**Document section:**
--- Start ---

This will connect 20-30 workstations and 18 IP phones in two buildings, with two 20 Mbps down/5 Mbps up FIOS connections. Most users will be doing typical email/Web browsing, but a few (usually 1-3) will FTPing gigabytes at a time. It does NOT need to have a lot of WAN ports because we will be able to buy gigabit switches separately if needed, but more ports wouldn't hurt.

Any advice would be appreciated.
cheers3.gif
 
Originally Posted By: gfh77665
My wife is a computer tech. I asked her your question, and she says go to Linksys.com. Cheaper products, but "gets the job done".

A Linksys with dual WAN ports? I doubt it. I think you'd need to move up to the Cisco line to get that...
 
What you're looking for is out of Linksys' league - Cisco will have a solution, but it might be more money than you want to spend... the CXtec idea looks good though. You get the right brand, the right quality, and a fair price.
 
The lowest tier you are going to be able to get into in the main Cisco router line-up is the 19xx series.

The 1921 has two Gig-E ports, and you would add an EHWIC card to give you your Gig-E LAN ports.

The 1941 is the same hardware essentially, but upgradeable (this is my next upgrade):

http://www.cisco.com/en/US/products/ps10545/index.html

You could also go ASA and get the 5510:

http://www.cisco.com/en/US/products/ps6120/prod_models_comparison.html#~mid-range


If that stuff is out of your price range, you could always check their SMB line:

http://www.cisco.com/en/US/products/ps9932/prod_models_comparison.html

The SA520 and SA540 both do dual-WAN and have Gig-E ports. They run Linux instead of IOS. But if you aren't Cisco savvy, that may make them a better option for you anyways.
 
From what I heard (from my brother in law who works in Juniper), you can get a lot of "clone Cisco" stuff like these from Huawei at a great price. I'm not sure if you are comfortable with buying Chinese, but they dominates the low end business router market at the moment.
 
Originally Posted By: PandaBear
From what I heard (from my brother in law who works in Juniper), you can get a lot of "clone Cisco" stuff like these from Huawei at a great price. I'm not sure if you are comfortable with buying Chinese, but they dominates the low end business router market at the moment.


I assume "Huawei" to Cisco is the same as "Pittsburgh" is to Snap-On?

Not a big fan of supporting ripped-off R&D, be it hand-tools or networking equipment.

--- End ---

**Records supplied:**
--- Start ---

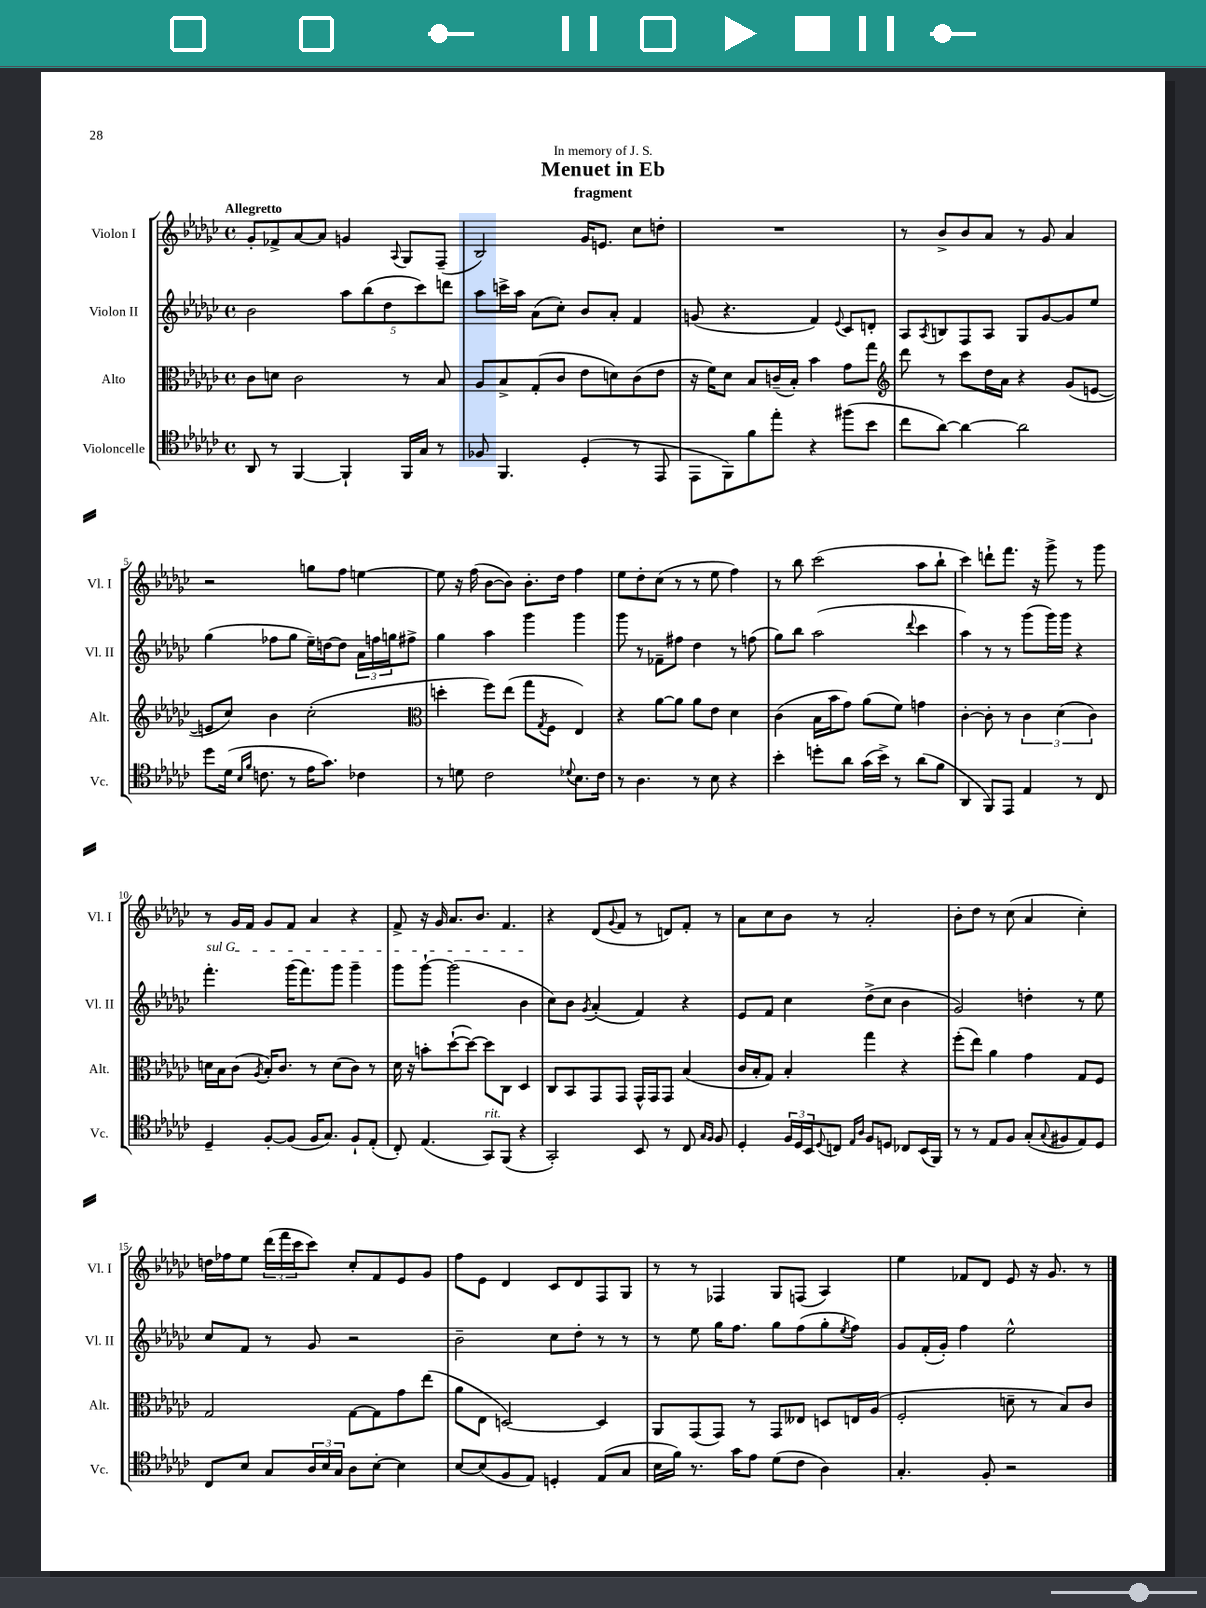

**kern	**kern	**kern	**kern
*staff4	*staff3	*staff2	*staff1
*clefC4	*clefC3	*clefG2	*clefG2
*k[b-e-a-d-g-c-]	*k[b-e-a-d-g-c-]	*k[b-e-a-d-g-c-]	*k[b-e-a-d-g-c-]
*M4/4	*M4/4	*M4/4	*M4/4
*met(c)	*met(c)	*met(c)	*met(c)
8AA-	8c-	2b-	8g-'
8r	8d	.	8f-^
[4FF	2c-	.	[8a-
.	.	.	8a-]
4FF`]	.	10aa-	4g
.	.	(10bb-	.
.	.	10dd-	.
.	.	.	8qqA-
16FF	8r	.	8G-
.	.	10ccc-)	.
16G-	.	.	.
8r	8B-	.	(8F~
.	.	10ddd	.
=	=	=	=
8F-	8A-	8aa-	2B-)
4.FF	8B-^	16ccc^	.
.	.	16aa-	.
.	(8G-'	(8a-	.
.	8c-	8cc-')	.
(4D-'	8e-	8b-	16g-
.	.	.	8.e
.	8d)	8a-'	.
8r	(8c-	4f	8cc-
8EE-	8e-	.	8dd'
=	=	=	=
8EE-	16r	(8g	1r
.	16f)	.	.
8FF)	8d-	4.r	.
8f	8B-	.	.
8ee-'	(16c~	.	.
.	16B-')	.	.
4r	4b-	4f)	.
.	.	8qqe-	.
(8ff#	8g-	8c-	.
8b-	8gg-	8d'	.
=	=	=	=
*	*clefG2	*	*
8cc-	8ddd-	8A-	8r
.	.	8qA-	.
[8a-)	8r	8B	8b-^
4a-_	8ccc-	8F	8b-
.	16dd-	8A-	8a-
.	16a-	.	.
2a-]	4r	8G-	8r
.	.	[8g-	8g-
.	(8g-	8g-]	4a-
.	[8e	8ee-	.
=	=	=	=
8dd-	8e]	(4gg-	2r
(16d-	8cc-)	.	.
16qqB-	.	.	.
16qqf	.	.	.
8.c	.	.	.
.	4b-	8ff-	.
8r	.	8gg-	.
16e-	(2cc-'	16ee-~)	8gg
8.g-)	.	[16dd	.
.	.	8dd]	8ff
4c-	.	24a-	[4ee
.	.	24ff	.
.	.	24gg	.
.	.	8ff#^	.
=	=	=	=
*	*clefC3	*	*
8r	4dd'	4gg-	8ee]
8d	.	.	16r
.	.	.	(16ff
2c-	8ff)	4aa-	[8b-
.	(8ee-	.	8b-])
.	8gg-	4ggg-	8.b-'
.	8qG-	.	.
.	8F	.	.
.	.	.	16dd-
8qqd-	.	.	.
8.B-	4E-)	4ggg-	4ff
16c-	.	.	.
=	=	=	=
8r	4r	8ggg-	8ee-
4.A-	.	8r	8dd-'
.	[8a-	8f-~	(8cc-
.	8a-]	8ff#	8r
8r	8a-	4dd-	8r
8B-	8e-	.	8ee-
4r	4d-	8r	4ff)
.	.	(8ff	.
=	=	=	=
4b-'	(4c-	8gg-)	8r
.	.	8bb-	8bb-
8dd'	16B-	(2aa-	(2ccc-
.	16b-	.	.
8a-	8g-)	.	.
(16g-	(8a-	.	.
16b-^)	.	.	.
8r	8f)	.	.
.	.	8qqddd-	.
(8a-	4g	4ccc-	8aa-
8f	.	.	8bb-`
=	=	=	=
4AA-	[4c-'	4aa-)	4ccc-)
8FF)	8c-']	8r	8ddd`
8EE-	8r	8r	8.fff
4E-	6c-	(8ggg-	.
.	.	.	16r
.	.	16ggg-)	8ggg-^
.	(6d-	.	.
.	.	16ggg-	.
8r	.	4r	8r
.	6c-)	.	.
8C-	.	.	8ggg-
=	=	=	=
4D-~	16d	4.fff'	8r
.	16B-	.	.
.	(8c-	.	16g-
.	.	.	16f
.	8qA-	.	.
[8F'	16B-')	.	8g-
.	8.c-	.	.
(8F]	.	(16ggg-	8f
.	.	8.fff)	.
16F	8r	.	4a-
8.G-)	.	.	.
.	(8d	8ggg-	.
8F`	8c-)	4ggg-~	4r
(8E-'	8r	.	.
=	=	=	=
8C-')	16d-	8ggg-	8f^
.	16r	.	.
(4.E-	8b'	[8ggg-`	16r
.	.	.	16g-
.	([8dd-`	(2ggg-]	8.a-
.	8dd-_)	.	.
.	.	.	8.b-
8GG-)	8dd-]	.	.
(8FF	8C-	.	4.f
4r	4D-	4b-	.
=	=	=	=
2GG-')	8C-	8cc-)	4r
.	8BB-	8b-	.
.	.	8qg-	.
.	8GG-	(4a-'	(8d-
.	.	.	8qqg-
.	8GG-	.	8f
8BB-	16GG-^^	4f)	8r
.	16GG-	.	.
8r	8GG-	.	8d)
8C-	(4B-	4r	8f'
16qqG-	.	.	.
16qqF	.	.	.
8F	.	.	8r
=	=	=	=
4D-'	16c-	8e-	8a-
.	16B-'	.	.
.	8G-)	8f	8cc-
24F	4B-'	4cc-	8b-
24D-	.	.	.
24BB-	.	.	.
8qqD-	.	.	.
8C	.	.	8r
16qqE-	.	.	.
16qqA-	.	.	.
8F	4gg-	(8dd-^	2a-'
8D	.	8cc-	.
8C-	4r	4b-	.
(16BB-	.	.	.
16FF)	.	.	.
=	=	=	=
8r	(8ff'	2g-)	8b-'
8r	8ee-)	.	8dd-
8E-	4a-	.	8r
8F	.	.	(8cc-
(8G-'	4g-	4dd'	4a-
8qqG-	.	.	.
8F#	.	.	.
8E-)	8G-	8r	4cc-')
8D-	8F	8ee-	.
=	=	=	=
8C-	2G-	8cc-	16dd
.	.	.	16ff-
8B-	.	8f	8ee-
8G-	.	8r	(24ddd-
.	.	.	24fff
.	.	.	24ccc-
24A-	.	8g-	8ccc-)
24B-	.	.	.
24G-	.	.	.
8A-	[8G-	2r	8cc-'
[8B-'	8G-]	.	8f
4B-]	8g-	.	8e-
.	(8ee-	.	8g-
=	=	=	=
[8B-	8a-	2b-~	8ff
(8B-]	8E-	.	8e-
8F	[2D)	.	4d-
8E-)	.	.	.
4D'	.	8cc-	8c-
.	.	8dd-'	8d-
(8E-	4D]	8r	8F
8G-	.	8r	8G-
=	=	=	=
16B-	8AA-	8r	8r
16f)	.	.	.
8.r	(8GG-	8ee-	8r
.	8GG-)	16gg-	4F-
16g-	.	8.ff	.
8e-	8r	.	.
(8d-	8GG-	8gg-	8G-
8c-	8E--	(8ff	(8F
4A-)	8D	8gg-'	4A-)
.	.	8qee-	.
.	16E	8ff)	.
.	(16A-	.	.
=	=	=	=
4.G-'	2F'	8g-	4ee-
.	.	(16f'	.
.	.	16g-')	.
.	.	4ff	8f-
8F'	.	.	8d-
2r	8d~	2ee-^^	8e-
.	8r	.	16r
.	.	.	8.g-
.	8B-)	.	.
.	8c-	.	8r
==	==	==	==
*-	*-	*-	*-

--- End ---
--- Start ---

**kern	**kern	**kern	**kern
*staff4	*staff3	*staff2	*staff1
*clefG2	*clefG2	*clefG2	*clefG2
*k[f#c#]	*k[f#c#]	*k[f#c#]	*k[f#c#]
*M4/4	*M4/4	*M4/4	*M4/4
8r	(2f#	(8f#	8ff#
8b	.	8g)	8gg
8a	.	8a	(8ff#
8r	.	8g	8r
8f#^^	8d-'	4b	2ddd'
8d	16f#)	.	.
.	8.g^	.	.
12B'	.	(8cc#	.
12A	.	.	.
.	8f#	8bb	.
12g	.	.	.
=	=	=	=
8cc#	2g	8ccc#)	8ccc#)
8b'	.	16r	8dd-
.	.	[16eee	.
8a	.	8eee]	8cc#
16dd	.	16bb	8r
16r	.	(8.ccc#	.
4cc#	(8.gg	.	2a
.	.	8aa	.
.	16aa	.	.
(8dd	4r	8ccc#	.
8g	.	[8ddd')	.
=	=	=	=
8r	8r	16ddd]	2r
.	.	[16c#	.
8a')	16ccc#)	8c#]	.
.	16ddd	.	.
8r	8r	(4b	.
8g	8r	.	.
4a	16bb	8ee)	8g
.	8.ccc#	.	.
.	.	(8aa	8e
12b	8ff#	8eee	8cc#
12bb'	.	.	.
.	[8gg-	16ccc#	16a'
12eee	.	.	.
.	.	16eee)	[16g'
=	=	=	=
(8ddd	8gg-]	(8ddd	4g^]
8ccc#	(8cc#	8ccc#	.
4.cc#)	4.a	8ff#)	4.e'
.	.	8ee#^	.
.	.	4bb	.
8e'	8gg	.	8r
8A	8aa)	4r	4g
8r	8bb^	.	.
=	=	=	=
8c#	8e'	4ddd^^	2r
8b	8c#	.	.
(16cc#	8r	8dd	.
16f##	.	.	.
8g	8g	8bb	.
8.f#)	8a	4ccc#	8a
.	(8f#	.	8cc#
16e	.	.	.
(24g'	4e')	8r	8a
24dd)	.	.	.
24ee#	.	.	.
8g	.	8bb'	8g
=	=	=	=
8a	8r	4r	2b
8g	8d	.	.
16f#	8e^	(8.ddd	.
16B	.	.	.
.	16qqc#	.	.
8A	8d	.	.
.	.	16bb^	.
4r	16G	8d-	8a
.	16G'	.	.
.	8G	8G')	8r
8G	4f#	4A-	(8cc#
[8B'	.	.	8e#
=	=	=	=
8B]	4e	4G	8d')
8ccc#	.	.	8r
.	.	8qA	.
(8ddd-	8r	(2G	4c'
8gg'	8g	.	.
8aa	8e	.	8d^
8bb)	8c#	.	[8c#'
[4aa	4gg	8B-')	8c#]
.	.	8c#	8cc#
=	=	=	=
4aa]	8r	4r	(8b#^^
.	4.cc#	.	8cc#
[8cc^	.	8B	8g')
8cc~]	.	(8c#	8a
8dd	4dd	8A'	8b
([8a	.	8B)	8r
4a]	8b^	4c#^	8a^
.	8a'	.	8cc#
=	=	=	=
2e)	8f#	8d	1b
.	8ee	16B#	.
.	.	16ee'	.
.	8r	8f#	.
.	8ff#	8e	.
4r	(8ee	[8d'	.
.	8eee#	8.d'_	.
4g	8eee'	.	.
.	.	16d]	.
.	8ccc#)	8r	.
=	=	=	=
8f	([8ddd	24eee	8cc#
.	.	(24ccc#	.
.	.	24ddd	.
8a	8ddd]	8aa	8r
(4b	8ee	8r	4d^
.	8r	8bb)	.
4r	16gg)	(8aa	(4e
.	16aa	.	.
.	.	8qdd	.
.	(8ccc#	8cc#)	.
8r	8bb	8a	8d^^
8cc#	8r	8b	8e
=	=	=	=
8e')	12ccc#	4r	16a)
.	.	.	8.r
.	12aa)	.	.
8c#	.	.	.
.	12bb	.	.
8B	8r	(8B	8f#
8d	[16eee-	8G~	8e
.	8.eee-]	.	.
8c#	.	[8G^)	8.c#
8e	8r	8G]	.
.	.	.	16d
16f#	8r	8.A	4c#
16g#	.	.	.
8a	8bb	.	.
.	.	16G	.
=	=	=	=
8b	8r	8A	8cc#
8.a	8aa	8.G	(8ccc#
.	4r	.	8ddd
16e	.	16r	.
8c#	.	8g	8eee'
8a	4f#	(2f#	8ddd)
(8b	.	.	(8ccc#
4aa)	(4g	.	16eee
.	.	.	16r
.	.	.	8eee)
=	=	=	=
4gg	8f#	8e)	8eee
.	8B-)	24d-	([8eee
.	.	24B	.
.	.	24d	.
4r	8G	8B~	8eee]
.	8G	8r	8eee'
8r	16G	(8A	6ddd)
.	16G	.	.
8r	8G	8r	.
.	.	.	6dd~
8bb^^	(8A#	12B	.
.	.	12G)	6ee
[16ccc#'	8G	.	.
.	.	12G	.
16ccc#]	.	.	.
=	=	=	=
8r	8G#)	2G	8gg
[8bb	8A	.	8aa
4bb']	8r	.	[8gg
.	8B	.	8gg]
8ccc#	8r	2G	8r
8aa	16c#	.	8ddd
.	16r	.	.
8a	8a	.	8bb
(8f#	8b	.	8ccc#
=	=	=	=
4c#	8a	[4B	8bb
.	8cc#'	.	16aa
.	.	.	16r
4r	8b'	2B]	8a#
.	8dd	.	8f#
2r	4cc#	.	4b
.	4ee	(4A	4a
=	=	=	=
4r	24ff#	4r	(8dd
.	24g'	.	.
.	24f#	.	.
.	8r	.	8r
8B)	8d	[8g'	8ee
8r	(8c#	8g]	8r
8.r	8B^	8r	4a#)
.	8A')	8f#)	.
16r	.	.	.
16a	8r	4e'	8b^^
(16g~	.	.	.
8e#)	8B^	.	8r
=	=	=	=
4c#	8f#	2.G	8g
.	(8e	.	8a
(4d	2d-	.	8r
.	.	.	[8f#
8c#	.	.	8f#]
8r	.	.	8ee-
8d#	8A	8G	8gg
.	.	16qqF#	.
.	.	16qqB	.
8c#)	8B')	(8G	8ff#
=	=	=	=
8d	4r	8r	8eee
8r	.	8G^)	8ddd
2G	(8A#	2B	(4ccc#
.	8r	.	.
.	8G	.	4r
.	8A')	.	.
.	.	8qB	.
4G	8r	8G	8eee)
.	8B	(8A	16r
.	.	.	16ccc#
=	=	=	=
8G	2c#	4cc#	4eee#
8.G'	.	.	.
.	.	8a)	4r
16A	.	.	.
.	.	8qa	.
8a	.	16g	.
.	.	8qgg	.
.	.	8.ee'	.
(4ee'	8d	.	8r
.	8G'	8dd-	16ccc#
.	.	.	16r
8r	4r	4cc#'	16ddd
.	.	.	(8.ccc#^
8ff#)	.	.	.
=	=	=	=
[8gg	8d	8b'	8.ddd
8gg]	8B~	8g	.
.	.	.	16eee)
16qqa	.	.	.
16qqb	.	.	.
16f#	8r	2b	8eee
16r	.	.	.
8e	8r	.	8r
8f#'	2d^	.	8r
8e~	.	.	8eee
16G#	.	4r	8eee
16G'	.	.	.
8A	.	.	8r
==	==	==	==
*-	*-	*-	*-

--- End ---

**Problems and tasks:**
1 – Decide whether each statement agrees with the forum thread about choosing a router. For each one, answer yes or no and quote the words from the thread that settle it.
(a) The planned network includes 18 IP phones.
(b) The SA520 and SA540 run IOS.
(c) Most users will be transferring gigabytes by FTP.
2 – Continue the forum thread about choosing a dual-WAN business router from where it stops.

**Solved tasks:**
1 –
(a) Yes: "20-30 workstations and 18 IP phones in two buildings"
(b) No: "They run Linux instead of IOS."
(c) No: "Most users will be doing typical email/Web browsing"

2 –
Soon we will have a "network gear" section of Harbour Freight selling "Spisco" and "Pooniper" at rock-bottom prices. I can see it now:

"Spisco Splatalyst 24-port Ethernet switch. Running RO-OS version 12.4.51S2. $24.99!"
 
Dell's got a line of stuff they're starting to push now that is built on the same chips as Cisco stuff, but runs some open source operating system that takes commands in a very similar syntax to Cisco's IOS.

If I were you, I'd do like Panda says and go the chinese route. It's all coming out of the same factory anyway, so why kid yourself?
 
Originally Posted By: greenaccord02
Dell's got a line of stuff they're starting to push now that is built on the same chips as Cisco stuff, but runs some open source operating system that takes commands in a very similar syntax to Cisco's IOS.

If I were you, I'd do like Panda says and go the chinese route. It's all coming out of the same factory anyway, so why kid yourself?


There are plenty of products that take IOS-like commands on the market. But they aren't all Chinese knock-offs. Even Juniper uses an IOS-style interface. Of course tweaked enough to throw you off in some areas, but familiar enough to be somewhat comfortable.

BTW "built on the same chips as Cisco" is pretty vague. You mean it uses some of the same communications chipsets as certain models of Cisco gear? Alcatel, Marvell, Atheros?

Regardless, I would hardly call a DELL product a "Cisco clone". HP has been selling gear that is in the same vein for years, and has done so quite successfully. But I sure as heck wouldn't lump their products into the same class as the China-clones.

What the heck is with all the support for Chinese rip-offs?
 
OVERK1LL, good to hear from you. I was hoping you'd weigh in.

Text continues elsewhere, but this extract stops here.